The federal and state governments must finally talk about a project for the digitization of the education sector, demanded de Maizière. “Multi-professional teams” are necessary for this, so that not only the “IT people” are held responsible for everything. A concept is needed to use digital instruments in the classroom “even without Corona”.
“Fundamental reform process” demanded
The Christian Democrat complained that the federal government was now unilaterally advertising competence centers for digital education, while the federal states largely ignored the education summit of the Federal Minister for Education and Research Bettina Stark-Watzinger (FDP) last week. The Telekom Foundation and other organizations had previously called for a real national education summit in an appeal in order to initiate a “fundamental reform process in the education system”.

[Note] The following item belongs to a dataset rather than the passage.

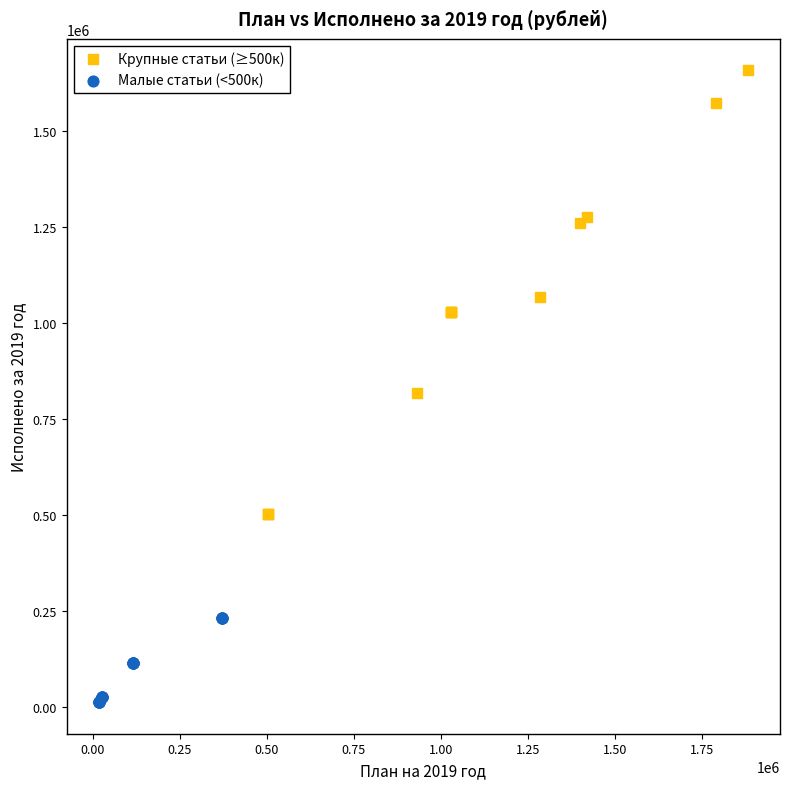

Which series reaches the minimum Y coordinate?

Малые статьи (<500к)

Jens Brandenburg, Parliamentary State Secretary in the Ministry of Education, conceded that, despite extensive investments, politicians have so far not managed to master all the challenges of education policy and to achieve a turnaround. At least with the now project-bound 80 percent of the available 5 billion euros, a “big race to catch up” has been achieved: 26,000 schools have already benefited from the equipment.
With the competence centers, the federal government is already starting with the MINT subjects (mathematics, computer science, natural sciences, technology) and also wants to advance teacher training, reported the FDP politician. The federal government is now financing this alone. “We are not working against the states,” emphasized Brandenburg. Rather, the federal government also wants to get the municipal side and civil society on board more. It is important to pull together “across all federal levels”.

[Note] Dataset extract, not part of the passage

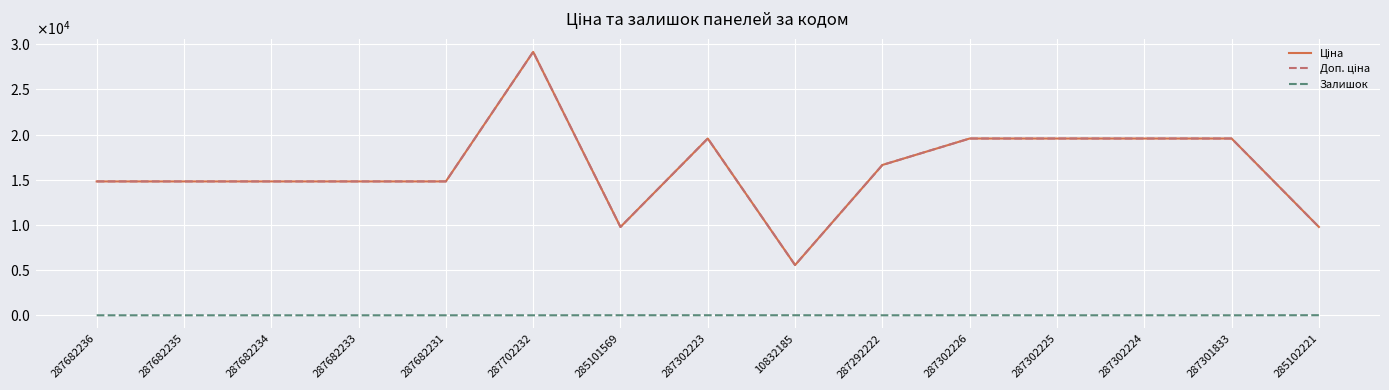

True or false: Ціна has more than 0 points higher than both neighbors.

True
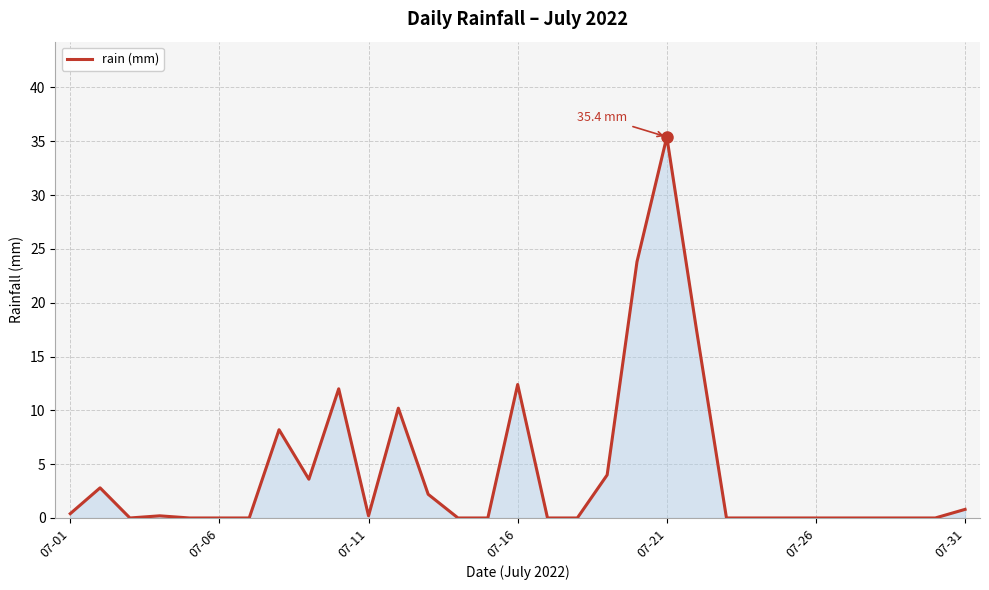

What is the difference between the maximum and minimum values?

35.4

The Liberal also wants to talk about “the legal basis” and a possible change to Article 104c of the Basic Law on federal financial aid for the states relating to “investments that are important for the state as a whole” to expand the educational infrastructure. Hamburg’s education senator Ties Rabe made it clear that the traffic light coalition in the federal government rejects an amendment to the Basic Law and that such a change will therefore “not exist”.
“Damn moving forward”
The federal states would have to make “damn good progress when it comes to taking our teachers with them,” emphasized Rabe. Digitization of schools is more than changing the cash register at the shop around the corner. All those responsible should support this process. Nationwide uniform minimum standards for technical equipment and pedagogical concepts make sense. However, the same basic conditions could no longer be created. In the Hanseatic city, the schools have long relied on different learning programs such as IServ or itslearning and devices from Apple or Samsung. It’s too late to turn back the wheel.

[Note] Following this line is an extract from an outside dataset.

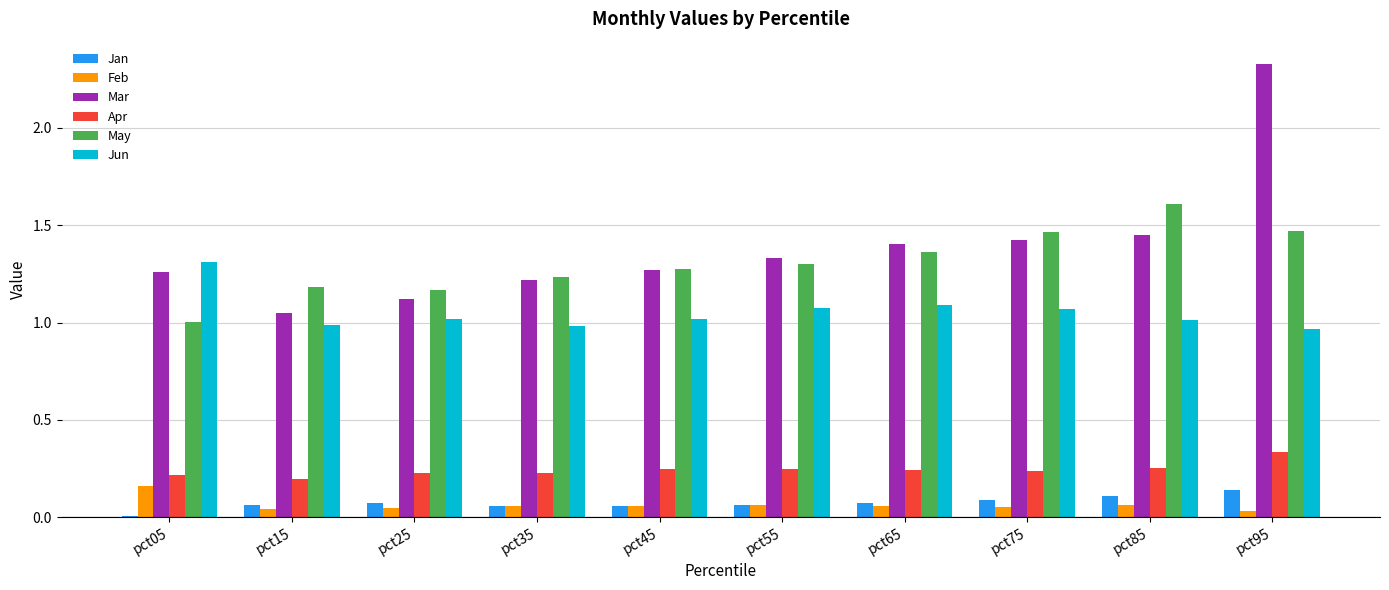

What is the sum of the Apr values at pct45 and pct65?

0.5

Claudia Alsdorf from Microsoft Germany promoted the inclusion of new tools based on artificial intelligence (AI) such as ChatGPT in everyday school life. There are “very understandable fears” especially about plagiarism. However, it would be wrong to only allow exams to be taken with paper and pencil, since tomorrow’s skilled workers would have to design their jobs using digital means. ChatGPT is “highly suitable” for learning languages, for lesson planning or for checking sources.